_ELENCO COMPITI_
1. Secondo il testo sulla polenta di Civitanova, su che cosa si versa la polenta quando è pronta?
2. Trasforma in un elenco il paragrafo del testo sulla polenta di Civitanova che comincia con «La pulénda de Citanò (in dialetto maceratese)», conservando i fatti principali.

Polenta di Civitanova

In Gastronomia di Silvio DellʼAcqua

La pulénda de Citanò (in dialetto maceratese) o pulénda co’ lu “O” (polenta con la “O”) è un piatto povero tipico della tradizione di Civitanova Marche, nella provincia di Macerata. Si tratta di una comune polenta “gialla”, cioè di farina di granoturco, cotta in un paiolo e, una volta pronta, versata sulla spianatóra, l’apposita asse di legno. Tradizionalmente si condisce con appena un filo d’olio di oliva lasciato cadere dal beccuccio dell’ascéllu (utello,[1] oliera) a disegnare una “O” con tanto di ricciolo, come imponevano un tempo le regole della buona calligrafia, da cui il nome scherzoso di pulénda co’ lu “O”. Prima di servire si “sfascia”, ovvero si spande, l’olio sulla polenta con una forchetta e si divide: operazione in genere causa di discordie tra i bambini, che cercavano di accaparrarsi le porzioni con più condimento.

Civitanova Marche

Civitanova Alta e Porto Civitanova

giù-la-piazzaLa “polenta con l’O” è descritta nel romanzo autobiografico Giù la piazza non c’è nessuno di Dolores Prato (1980)[2] in cui narra della propria infanzia vissuta nelle Marche. Intitolato alla polenta di Civitanova è anche un sonetto popolare che scherza invece sulla rivalità tra gli abitanti di Civitanova Alta e i pesciaroli, ovvero gli abitanti di Civitanova Porto, prendendo a pretesto la notabile differenza tra le rispettive parlate: l’usuale desinenza dei vocaboli in “U” dell’entroterra, a Civitanova porto diventa infatti in “O”. Tanto che, dice il sonetto, con quella “O” giù al porto ci condiscono perfino la polenta!

La pulénda de Citanò

Quilli de jó lu Pòrtu, a Ccitanò,
le parole le vutta sinza “U”:
Figurate, le stéca co’ lu “O”[3]!
No, no ghe parla probbjo come nnu’:

Issi dice “margutto”[4], “perninzó”[5];
dice “frico”,[6] “ciammòtto”,[7] penza tu!

_ESTRATTI DELLE VOCI_
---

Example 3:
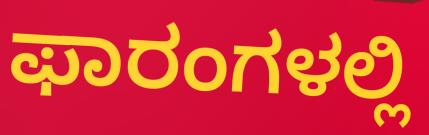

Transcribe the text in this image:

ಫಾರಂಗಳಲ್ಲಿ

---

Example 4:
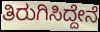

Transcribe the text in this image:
==
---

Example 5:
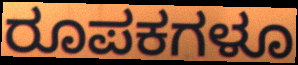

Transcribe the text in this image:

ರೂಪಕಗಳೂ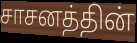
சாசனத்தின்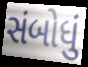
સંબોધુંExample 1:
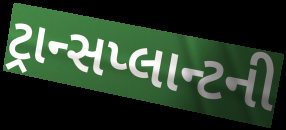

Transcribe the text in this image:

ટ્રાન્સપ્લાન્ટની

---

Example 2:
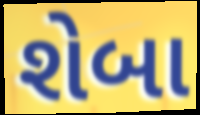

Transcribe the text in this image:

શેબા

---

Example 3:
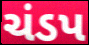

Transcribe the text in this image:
---
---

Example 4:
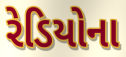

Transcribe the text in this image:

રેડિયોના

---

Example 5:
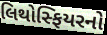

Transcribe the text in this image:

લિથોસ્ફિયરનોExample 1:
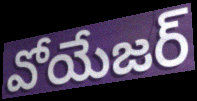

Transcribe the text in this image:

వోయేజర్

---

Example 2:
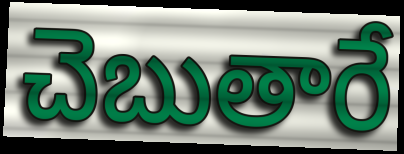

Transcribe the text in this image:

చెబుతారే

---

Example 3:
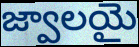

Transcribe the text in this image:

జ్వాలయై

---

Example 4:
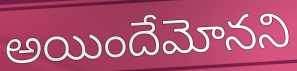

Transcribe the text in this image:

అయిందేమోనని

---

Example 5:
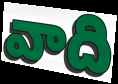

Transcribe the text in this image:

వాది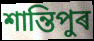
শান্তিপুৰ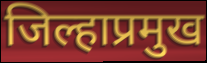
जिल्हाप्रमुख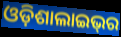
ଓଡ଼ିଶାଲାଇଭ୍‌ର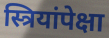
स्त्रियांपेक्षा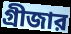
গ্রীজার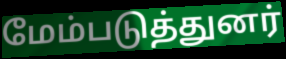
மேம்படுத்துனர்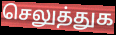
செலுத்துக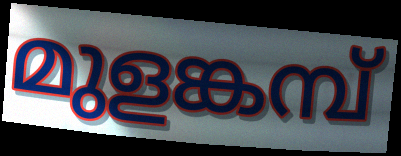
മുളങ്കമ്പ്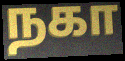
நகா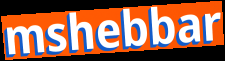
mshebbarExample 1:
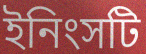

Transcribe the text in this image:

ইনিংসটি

_RISPOSTE FORNITE_
1. Sulla spianatóra, l'apposita asse di legno.

2.
- È un piatto povero tipico di Civitanova Marche, in provincia di Macerata. In dialetto si chiama pulénda de Citanò o pulénda co' lu "O".
- È una comune polenta gialla di farina di granoturco. Si cuoce nel paiolo e, quando è pronta, si versa sulla spianatóra, un'asse di legno.
- Si condisce con un filo d'olio d'oliva fatto cadere dal beccuccio dell'ascéllu (oliera). L'olio disegna una "O" con il ricciolo, come volevano le vecchie regole della calligrafia. Da qui viene il nome scherzoso.
- Prima di servirla si "sfascia", cioè si spande l'olio con una forchetta, e poi si divide in porzioni. Di solito i bambini litigavano per prendersi le porzioni più condite.